The exercise — Reproduce the passage of the pump monitoring text from "SUBJECT: Monitoring the" to "than wear out.", substituting "condition monitoring" for every occurrence of "predictive maintenance".

Text excerpt —

-=-=-=-=-

SUBJECT: Monitoring the centrifugal pump. 9-11

A sensible predictive maintenance program for centrifugal pumps is still an elusive dream for most plants. Unexpected pump shut down continues to be the rule. Most premature pump shutdowns are related to seal and bearing failures. The classic predictive maintenance techniques of machinery history, visual inspection and vibration analysis do not work well with products that fail prematurely, rather than wear out.

• Vibration analysis tells you that the destruction has already begun, not that it is going to happen. To use vibration analysis with mechanical seals we would have to know the frequency of a seal and with the many designs available, the wide choice of seal materials and the many fluids being sealed that is just about impossible.
• Machinery history is only valid if the equipment experiences traditional wear. Otherwise you are trying to predict an accident. Remember that no one wears out seals and bearings. They always fail prematurely. The L₁₀ life of pump bearings is rated in hundreds of years. Seals are supposed to run until the carbon wears down. When is the last time you saw one of those?
• Back up sealing is valid if you want to prevent unexpected seal shut down, but outside of purchasing a backup pump this approach is not practical for the bearings.
• Visual inspection of the remaining face carbon is possible with stationary seal designs by installing a pin that sticks out the back of the gland. This information would be valid if carbon faces wore out, but as you well know, it seldom happens.

-=-=-=-=-

Data lines —
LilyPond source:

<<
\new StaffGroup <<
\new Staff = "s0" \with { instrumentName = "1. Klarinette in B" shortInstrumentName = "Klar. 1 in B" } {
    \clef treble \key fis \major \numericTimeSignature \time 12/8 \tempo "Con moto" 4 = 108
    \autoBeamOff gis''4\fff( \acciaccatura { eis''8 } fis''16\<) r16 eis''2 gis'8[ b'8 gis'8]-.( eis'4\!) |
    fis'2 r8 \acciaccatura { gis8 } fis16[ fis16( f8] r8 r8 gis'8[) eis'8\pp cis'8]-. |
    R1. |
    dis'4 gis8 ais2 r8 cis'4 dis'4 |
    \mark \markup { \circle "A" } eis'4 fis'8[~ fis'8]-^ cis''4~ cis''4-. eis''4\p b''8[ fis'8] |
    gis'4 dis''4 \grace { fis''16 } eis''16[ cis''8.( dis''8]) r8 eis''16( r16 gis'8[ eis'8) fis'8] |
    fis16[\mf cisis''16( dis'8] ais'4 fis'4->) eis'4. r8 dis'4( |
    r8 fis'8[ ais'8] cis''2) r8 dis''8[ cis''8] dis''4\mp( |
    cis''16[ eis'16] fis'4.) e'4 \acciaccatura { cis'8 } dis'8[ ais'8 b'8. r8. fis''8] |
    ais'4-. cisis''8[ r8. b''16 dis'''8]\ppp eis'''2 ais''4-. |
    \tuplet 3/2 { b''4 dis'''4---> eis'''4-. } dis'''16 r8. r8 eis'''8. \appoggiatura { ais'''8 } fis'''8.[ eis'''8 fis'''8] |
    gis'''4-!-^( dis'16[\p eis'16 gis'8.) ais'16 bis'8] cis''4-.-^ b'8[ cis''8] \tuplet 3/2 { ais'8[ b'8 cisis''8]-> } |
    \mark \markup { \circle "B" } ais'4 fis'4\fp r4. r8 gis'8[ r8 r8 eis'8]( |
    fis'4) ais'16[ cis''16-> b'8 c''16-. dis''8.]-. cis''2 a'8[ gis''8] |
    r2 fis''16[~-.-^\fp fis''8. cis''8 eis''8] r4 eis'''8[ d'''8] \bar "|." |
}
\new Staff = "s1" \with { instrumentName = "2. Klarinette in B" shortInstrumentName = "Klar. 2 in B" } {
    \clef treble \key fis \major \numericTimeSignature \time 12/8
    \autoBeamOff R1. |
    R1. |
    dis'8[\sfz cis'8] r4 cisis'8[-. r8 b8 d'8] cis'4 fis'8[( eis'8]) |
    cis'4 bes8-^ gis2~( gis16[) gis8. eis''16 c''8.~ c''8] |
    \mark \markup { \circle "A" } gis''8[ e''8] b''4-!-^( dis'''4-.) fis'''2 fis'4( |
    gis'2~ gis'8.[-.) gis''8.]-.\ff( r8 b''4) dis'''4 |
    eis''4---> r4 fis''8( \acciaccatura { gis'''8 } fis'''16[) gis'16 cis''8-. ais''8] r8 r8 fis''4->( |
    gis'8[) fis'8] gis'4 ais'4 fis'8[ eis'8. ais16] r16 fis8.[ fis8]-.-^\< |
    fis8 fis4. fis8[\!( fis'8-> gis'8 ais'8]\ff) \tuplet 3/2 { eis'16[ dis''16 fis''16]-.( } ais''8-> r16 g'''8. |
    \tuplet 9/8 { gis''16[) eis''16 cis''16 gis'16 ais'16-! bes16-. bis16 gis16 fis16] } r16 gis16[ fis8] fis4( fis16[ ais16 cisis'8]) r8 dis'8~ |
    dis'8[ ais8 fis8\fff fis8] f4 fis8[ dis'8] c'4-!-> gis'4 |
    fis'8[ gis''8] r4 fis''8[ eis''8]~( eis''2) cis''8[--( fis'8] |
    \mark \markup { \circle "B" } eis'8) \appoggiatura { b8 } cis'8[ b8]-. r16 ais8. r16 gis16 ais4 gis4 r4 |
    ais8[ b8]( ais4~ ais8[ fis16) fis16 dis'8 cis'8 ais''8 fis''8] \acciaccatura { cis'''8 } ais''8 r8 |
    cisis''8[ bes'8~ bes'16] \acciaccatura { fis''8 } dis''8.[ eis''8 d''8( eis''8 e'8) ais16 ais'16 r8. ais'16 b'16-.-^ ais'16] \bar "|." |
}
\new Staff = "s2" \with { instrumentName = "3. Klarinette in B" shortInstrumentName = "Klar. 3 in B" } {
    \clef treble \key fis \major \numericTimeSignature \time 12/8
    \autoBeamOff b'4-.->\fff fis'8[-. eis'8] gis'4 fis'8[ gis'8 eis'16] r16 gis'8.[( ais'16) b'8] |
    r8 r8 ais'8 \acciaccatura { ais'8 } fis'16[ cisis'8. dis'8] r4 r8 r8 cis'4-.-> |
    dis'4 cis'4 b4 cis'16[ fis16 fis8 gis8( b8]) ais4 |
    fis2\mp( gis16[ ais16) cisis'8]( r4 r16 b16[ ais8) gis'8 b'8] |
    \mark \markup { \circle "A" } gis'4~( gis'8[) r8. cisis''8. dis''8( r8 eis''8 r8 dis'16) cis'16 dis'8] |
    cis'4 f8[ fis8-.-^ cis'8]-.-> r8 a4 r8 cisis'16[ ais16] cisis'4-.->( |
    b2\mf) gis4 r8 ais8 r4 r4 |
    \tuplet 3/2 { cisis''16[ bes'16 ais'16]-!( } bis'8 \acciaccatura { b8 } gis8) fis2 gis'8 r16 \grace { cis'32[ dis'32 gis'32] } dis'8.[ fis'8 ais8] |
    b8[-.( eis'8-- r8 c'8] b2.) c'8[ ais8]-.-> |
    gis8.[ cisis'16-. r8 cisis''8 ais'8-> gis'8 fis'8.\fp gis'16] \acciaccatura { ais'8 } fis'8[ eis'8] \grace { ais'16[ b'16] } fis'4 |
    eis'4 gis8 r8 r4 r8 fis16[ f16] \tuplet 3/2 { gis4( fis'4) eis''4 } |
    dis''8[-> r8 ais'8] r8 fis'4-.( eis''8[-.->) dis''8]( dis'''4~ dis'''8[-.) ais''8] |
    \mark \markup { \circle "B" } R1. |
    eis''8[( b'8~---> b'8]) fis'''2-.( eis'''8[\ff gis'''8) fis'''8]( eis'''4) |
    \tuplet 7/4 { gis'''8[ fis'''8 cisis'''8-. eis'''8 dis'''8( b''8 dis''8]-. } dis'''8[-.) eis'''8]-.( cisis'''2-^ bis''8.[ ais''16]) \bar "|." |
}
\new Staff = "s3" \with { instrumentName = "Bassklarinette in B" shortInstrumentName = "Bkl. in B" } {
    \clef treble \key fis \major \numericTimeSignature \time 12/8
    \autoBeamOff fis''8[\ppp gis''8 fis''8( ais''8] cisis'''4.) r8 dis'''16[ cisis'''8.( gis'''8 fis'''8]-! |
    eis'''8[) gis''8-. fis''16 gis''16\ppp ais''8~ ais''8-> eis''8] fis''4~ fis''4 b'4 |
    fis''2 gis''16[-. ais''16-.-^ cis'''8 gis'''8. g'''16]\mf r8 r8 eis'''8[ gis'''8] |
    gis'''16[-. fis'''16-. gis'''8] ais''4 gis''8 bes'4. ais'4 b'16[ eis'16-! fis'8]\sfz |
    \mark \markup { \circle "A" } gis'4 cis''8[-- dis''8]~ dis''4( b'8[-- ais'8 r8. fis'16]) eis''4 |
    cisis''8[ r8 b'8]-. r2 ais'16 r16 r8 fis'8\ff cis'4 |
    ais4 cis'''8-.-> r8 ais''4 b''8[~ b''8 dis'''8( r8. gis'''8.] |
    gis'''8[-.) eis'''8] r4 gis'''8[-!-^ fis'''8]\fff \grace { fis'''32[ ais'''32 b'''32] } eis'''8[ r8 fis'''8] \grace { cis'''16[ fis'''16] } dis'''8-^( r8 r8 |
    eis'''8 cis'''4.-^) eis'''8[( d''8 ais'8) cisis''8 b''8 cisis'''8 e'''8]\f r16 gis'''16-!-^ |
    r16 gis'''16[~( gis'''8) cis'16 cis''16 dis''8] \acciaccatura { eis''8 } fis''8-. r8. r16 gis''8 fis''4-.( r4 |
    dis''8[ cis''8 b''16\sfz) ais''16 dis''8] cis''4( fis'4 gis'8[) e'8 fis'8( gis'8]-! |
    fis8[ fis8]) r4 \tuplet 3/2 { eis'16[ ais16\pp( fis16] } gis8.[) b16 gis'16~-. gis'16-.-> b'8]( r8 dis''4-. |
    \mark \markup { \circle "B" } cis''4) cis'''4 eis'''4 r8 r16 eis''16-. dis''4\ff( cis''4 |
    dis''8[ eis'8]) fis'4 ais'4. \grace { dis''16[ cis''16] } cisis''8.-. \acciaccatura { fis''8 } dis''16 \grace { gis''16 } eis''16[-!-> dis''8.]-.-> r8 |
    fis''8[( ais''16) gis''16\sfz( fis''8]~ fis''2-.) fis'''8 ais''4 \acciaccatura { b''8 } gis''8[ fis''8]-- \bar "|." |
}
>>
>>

-=-=-=-=-

Final answer —
SUBJECT: Monitoring the centrifugal pump. 9-11

A sensible condition monitoring program for centrifugal pumps is still an elusive dream for most plants. Unexpected pump shut down continues to be the rule. Most premature pump shutdowns are related to seal and bearing failures. The classic condition monitoring techniques of machinery history, visual inspection and vibration analysis do not work well with products that fail prematurely, rather than wear out.